Get a lot out of little material
The designers at Typhoon have indisputably copied a thick disc from Metroid Prime, but avoid unnecessary backtracking as much as possible and pack the flow of the game so well that you never feel like you can end up in a dead end. Even though the radar at the top of the screen cannot replace a good overview map.
Of course, the game doesn't get along completely without backtracking either. If only because you keep coming back to your own spaceship to exchange collected raw materials for upgrades and tools that help you overcome the adversities of the planet AR-Y 26. Long slouching around is unnecessary. All naselang you will find teleporters with which you can get to the ship and back to the current research area at lightning speed. Boredom rarely occurs, but you sometimes run the risk of leaving behind overlooked secrets because you think you have researched everything before the youngest teleporter.

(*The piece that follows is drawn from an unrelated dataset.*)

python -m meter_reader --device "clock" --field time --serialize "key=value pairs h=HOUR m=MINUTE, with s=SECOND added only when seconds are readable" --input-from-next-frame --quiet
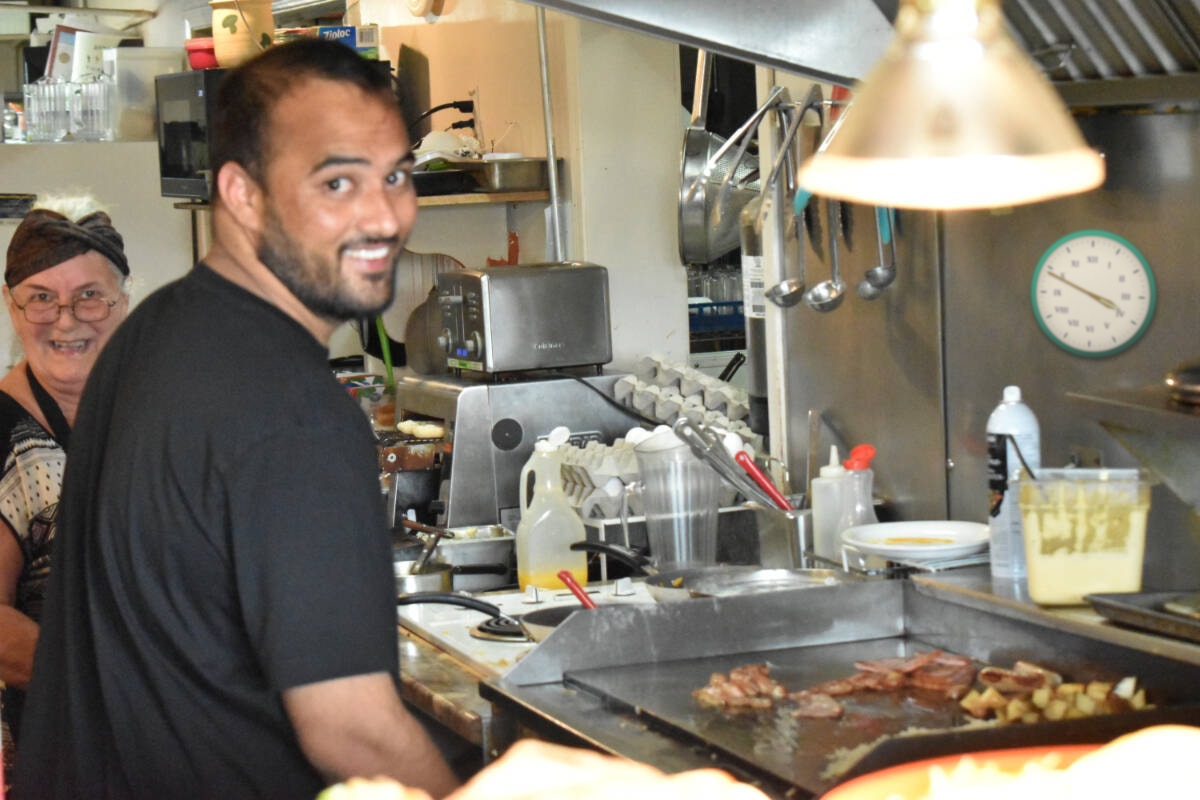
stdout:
h=3 m=49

Fortunately, the quirky flora and fauna keep you in such a good mood that you occasionally voluntarily go back to a known area – if only to look at one of the strange monsters that may have sprung from a Picasso painting, or to bury one of the many heroic corpses so that the traces of shame disappear. It also reveals how compact the game world is in reality. The fun is over after 20 hours at the latest. No broken legs at a price of around 30 euros. If you play in online co-op with a friend, it will certainly be even faster. However, you always share the score of the host – you cannot create a common score.